Paladino della verità, il commissario Bertot corre e rincorre lo Squalo Bianca, a bordo della quale fuggono Julien e Michelle, due giovani amanti, potenziali colpevoli che sembrano racchiudere la chiave a tutti i misteri. La loro storia s’incrocia con quella di un’altra coppia, Marie Lacroix, timida giardiniera dell’Orto Botanico di Strasburgo e Jean-Claude Fontana «senza accento sull’ultima vocale: origini italiane», vecchio pugile perseguitato dai ricordi.

Marie è di origini bretoni ed è spesso grazie ai suoi racconti che si evocano le leggende e i miti di questa terra orgogliosa della sua anima. Si racconta che Re Gradlon, che domina orgoglioso le guglie della cattedrale di Quimper, fu fondatore della città di Ys, sommersa poi dalla violenza del mare; si ricorda i troménies, percorsi di espiazione che ripercorrono la strada che Saint Ronan faceva ogni mattina scalzo e a stomaco vuoto nei pendii intorno a Locronan, cittadina dove il tempo sembra essersi bloccato all’epoca medievale.

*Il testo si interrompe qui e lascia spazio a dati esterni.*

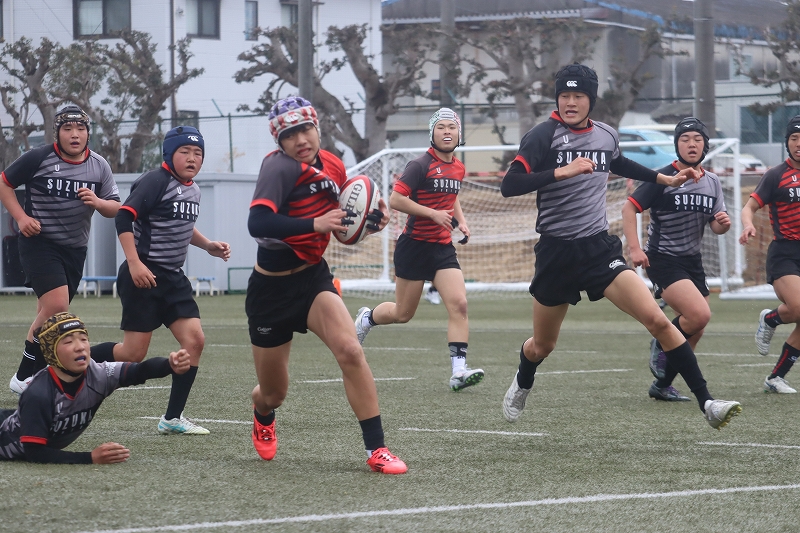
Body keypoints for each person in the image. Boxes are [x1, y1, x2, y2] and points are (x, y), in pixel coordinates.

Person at [499, 63, 741, 430]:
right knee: (542, 346)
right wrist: (560, 172)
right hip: (556, 254)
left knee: (657, 320)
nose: (570, 102)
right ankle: (523, 379)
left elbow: (619, 162)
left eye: (578, 96)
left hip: (598, 249)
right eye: (564, 95)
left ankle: (707, 402)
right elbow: (510, 185)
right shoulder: (543, 136)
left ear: (591, 100)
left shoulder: (606, 135)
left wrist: (664, 179)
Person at [246, 96, 406, 474]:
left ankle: (377, 449)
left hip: (312, 278)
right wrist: (313, 224)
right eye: (290, 134)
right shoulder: (278, 168)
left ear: (317, 128)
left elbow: (346, 221)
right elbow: (258, 223)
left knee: (350, 350)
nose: (300, 139)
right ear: (279, 142)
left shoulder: (333, 165)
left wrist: (372, 221)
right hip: (270, 290)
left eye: (305, 129)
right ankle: (262, 412)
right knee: (274, 393)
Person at [87, 126, 231, 435]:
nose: (192, 158)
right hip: (143, 275)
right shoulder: (155, 180)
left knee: (195, 341)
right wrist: (135, 263)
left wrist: (208, 245)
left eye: (198, 153)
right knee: (132, 354)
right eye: (185, 152)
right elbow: (124, 216)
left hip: (173, 278)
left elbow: (181, 225)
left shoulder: (194, 189)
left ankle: (172, 419)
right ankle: (66, 360)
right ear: (169, 154)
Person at [354, 108, 484, 392]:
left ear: (459, 133)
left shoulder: (458, 167)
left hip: (442, 249)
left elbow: (452, 195)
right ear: (432, 134)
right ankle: (367, 318)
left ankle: (458, 372)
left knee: (459, 304)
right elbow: (396, 199)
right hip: (413, 247)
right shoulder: (419, 165)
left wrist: (461, 221)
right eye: (441, 127)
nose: (447, 132)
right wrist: (432, 214)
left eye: (452, 127)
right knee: (402, 314)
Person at [1, 105, 120, 395]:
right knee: (57, 306)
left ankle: (41, 375)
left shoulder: (99, 166)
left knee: (49, 312)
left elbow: (115, 207)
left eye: (80, 129)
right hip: (39, 243)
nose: (75, 134)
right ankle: (23, 376)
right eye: (68, 129)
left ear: (88, 133)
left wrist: (97, 202)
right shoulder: (39, 157)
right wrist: (21, 218)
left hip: (75, 249)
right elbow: (4, 183)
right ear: (57, 133)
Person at [622, 117, 731, 402]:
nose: (691, 144)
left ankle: (662, 384)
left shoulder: (712, 182)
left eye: (697, 139)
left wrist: (723, 223)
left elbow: (716, 226)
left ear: (705, 145)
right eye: (685, 139)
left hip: (692, 261)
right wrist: (635, 249)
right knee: (699, 315)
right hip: (663, 259)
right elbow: (629, 208)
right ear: (676, 145)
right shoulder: (663, 177)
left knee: (696, 327)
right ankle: (661, 341)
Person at [0, 312, 192, 464]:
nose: (80, 347)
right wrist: (90, 458)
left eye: (83, 339)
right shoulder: (39, 393)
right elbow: (34, 452)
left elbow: (139, 371)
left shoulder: (98, 374)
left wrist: (170, 364)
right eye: (68, 341)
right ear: (51, 353)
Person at [740, 114, 800, 394]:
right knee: (798, 306)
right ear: (787, 142)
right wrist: (748, 225)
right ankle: (770, 319)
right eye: (794, 138)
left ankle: (775, 378)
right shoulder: (776, 175)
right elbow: (749, 207)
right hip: (785, 253)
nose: (799, 144)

Le note del compositore russo risuonano come un leitmotif che percorre le pagine del libro e accompagnano una narrazione intrisa di sequenze cinematografiche. I flashback e i colpi di scena incitano a voltare pagina per scoprirne sempre di più.  

Poi ci sono le accurate descrizioni dei paesaggi che, come l’occhio veritiero di una telecamera, svelano e dipingono la terra bretone, fiera e selvaggia. «Il mare e la terra ridono. Si scambiano effusioni. L’onda allunga carezze sulla spiaggia scivolando sui sassi: indugia, estenuata, poi si ritira e i ciottoli l’inseguono, come migliaia di amanti attirati al largo. Ridono, ancora, i sassi nel fragore della schiuma […] un gabbiano li sorvola silenzioso, una nuvola ingentilisce di trine il cielo trasparente, la siepe di ortensie fa del suo meglio per completare il quadro con colori discreti».

Il cerchio si chiude su un traghetto che attraversa la Manica, lo stesso paesaggio contemplato nella prime righe del romanzo. È il colpo di scena finale, nell’aria risuona una melodia potente, drammatica, semplicemente umana.

«Perfetta – pensa il commissario – La sesta, come all’inizio di questa storia, quella volta usai il giradischi in ufficio, ricordo benissimo. Era un paio di settimane fa. Pare successo in un’altra vita. Allegro, allegro non troppo, moderato… Non potevo scegliere migliore colonna sonora finale».